Julie, en effet, malgré ses airs dégagés, en tient pour le chevalier un peu plus qu’elle ne l’avoue. Ce nouveau personnage, qui va jouer son rôle dans le petit drame vrai que nous exposons, se nommait le chevalier de S… ; il était, je crois, né à Saint-Domingue ; il est qualifié de substitut du procureur-général du roi au conseil souverain du Cap. Quoique compatriote de Pauline, il ne la connaissait pas lorsqu’il se lia avec Beaumarchais, qui l’introduisit dans sa famille et le vit avec plaisir rendre des soins assidus à sa sœur Julie. Il était, à ce qu’il paraît, dénué de fortune ; mais il avait un nom, une situation, et c’était un très beau parti pour Julie, qui n’avait d’autre fortune que celle qu’elle pouvait attendre de la générosité de son frère.

Les choses en étaient là lorsque Beaumarchais partit pour l’Espagne, toujours engagé avec Pauline, qui continue à lui écrire des lettres fort tendres en se plaignant parfois de sa négligence à répondre, tandis que Julie imprudemment s’amuse à tourmenter la jeune créole en lui parlant des équipées de son serviteur à Madrid. « Quand donc reviens-tu ? s’écrie Pauline dans une de ses lettres à Beaumarchais. Indigne voyage ! qu’il me déplaît, bon Dieu ! » Et Julie, toujours bonne, quoique un peu moqueuse et qui aime beaucoup Pauline, gourmande à sa manière la paresse de son frère, à qui elle écrit : « Dis-lui donc quelque chose à cette enfant ! »
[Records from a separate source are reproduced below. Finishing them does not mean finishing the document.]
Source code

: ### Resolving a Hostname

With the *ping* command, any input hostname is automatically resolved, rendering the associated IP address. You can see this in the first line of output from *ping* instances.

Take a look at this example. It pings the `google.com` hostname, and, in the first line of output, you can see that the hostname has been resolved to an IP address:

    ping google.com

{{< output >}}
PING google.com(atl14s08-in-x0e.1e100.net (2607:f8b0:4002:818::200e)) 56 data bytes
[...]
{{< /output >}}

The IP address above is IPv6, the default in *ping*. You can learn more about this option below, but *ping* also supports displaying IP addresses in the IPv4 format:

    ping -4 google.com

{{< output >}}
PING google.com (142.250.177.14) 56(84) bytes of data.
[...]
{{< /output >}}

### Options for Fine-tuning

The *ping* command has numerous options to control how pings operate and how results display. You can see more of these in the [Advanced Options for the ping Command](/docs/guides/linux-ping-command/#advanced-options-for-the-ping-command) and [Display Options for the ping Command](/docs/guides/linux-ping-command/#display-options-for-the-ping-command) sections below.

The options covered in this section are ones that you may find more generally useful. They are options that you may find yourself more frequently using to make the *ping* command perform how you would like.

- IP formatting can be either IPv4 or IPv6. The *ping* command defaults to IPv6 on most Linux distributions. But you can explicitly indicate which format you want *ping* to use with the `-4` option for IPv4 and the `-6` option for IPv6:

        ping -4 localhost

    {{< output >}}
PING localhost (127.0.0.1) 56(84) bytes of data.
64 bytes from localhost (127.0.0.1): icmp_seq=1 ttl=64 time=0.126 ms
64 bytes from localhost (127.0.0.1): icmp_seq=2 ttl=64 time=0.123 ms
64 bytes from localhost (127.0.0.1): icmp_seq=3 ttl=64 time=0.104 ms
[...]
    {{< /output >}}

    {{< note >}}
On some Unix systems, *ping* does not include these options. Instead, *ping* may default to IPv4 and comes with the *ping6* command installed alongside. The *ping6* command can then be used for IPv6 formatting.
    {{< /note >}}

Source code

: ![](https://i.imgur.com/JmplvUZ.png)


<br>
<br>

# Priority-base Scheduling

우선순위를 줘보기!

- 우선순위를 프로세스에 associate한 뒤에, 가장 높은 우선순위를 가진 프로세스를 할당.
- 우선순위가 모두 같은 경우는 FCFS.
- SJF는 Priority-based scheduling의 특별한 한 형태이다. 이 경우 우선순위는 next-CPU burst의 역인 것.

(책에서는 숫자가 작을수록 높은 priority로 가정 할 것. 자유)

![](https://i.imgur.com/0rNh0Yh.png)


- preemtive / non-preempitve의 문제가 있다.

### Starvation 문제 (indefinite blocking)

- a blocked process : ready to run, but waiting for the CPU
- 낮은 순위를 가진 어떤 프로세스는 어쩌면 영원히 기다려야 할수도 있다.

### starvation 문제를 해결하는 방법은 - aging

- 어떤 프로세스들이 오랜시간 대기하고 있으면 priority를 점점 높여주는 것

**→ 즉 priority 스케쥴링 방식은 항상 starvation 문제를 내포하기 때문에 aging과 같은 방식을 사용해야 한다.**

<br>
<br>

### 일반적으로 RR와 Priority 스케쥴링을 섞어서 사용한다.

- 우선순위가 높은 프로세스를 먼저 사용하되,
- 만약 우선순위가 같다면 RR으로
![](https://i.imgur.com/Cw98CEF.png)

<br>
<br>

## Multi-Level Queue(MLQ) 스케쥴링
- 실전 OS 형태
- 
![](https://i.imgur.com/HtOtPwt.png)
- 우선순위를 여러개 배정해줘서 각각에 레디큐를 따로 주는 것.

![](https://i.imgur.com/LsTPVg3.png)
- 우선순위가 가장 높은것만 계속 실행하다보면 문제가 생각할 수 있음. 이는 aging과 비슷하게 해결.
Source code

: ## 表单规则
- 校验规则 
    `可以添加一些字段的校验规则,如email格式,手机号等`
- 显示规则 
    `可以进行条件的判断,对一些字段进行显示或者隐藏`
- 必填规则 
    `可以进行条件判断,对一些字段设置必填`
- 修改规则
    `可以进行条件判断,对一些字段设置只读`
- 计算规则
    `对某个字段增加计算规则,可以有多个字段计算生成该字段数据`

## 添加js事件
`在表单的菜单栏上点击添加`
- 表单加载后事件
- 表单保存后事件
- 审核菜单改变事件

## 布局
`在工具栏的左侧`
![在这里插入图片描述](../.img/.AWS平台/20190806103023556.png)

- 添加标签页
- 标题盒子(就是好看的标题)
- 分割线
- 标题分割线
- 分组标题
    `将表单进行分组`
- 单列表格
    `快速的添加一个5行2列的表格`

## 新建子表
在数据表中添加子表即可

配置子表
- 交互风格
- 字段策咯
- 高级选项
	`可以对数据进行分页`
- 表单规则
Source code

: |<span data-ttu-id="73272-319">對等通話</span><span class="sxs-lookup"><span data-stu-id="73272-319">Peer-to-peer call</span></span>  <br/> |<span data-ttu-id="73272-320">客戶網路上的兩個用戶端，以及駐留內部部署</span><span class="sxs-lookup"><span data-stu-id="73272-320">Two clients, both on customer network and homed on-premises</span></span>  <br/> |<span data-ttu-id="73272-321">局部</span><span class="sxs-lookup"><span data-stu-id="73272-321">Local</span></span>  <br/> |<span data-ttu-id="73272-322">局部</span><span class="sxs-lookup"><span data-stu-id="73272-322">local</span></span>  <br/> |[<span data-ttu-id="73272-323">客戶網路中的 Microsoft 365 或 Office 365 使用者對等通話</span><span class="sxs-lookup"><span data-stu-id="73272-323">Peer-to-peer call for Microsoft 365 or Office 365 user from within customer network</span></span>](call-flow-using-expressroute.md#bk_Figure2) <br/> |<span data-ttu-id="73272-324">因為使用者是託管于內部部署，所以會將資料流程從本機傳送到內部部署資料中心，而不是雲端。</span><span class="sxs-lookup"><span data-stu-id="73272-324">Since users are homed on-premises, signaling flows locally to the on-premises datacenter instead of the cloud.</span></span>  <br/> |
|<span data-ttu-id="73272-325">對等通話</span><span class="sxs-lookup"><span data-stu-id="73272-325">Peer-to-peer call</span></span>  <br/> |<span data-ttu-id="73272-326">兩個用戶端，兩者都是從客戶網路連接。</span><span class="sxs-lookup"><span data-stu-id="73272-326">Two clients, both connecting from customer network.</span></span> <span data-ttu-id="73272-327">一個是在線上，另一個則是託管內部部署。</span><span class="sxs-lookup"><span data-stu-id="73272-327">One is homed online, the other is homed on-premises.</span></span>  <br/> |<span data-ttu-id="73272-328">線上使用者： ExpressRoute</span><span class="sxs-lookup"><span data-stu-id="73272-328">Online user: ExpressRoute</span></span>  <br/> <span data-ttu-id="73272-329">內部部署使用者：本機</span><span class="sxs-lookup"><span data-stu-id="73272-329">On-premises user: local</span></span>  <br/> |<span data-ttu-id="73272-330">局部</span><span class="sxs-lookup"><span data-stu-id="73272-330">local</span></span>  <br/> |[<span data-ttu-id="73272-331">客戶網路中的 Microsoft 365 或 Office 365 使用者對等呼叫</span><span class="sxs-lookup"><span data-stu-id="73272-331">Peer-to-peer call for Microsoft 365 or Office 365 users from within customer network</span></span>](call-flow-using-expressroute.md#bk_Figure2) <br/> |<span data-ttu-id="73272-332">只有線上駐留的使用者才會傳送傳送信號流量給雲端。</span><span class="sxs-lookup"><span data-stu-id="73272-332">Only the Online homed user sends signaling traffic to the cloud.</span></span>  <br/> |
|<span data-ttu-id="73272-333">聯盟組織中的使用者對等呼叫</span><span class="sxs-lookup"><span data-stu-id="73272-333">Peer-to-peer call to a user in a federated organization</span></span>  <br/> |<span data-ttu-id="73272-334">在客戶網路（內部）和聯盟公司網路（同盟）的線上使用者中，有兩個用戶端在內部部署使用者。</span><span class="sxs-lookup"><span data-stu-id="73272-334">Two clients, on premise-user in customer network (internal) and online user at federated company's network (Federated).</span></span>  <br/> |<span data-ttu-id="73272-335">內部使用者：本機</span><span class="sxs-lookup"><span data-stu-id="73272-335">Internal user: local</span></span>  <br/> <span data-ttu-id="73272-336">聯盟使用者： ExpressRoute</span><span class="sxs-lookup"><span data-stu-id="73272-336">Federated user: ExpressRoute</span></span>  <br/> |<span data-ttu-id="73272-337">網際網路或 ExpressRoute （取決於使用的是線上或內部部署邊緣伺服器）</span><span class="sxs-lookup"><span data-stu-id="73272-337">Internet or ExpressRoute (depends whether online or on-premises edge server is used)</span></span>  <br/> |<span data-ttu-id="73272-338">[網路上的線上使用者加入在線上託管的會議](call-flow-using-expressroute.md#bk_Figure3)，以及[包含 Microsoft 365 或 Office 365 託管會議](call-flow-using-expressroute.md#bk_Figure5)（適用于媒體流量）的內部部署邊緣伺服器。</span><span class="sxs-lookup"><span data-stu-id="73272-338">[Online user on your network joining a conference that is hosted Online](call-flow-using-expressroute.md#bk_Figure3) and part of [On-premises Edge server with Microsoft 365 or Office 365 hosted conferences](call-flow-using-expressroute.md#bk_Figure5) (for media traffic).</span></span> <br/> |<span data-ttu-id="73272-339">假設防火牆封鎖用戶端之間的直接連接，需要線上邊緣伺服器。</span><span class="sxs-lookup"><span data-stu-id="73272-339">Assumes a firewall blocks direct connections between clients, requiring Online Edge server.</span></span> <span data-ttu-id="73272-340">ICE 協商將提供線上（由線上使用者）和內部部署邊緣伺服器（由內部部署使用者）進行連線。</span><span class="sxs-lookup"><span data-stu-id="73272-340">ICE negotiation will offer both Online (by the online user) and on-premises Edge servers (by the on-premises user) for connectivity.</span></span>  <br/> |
Néanmoins, si Beaumarchais ne semble pas assez amoureux, il s’occupe des intérêts de Pauline avec tout le zèle d’un ami. Les nouvelles qu’il reçoit de Saint-Domingue par le parent qu’il y a envoyé sont fâcheuses ; l’habitation est dans un état déplorable et endettée au-delà de sa valeur ; ce parent lui-même vient à mourir, et tout l’argent que Beaumarchais lui a confié, ainsi que les marchandises destinées à l’habitation, sont engloutis, comme il le redoutait d’abord, dans le dé-

  1. On reconnaît ici que la manie de l’observation philosophique, si saillante chez Beaumarchais, est une maladie de famille. Il y a aussi des mots de famille. Voilà Beaumarchais qui reçoit de sa sœur Julie la même qualification de drôle de corps que nous l’avons vu donner à sa sœur Boisgarnier. Le fait est qu’ils sont tous assez drôles de corps.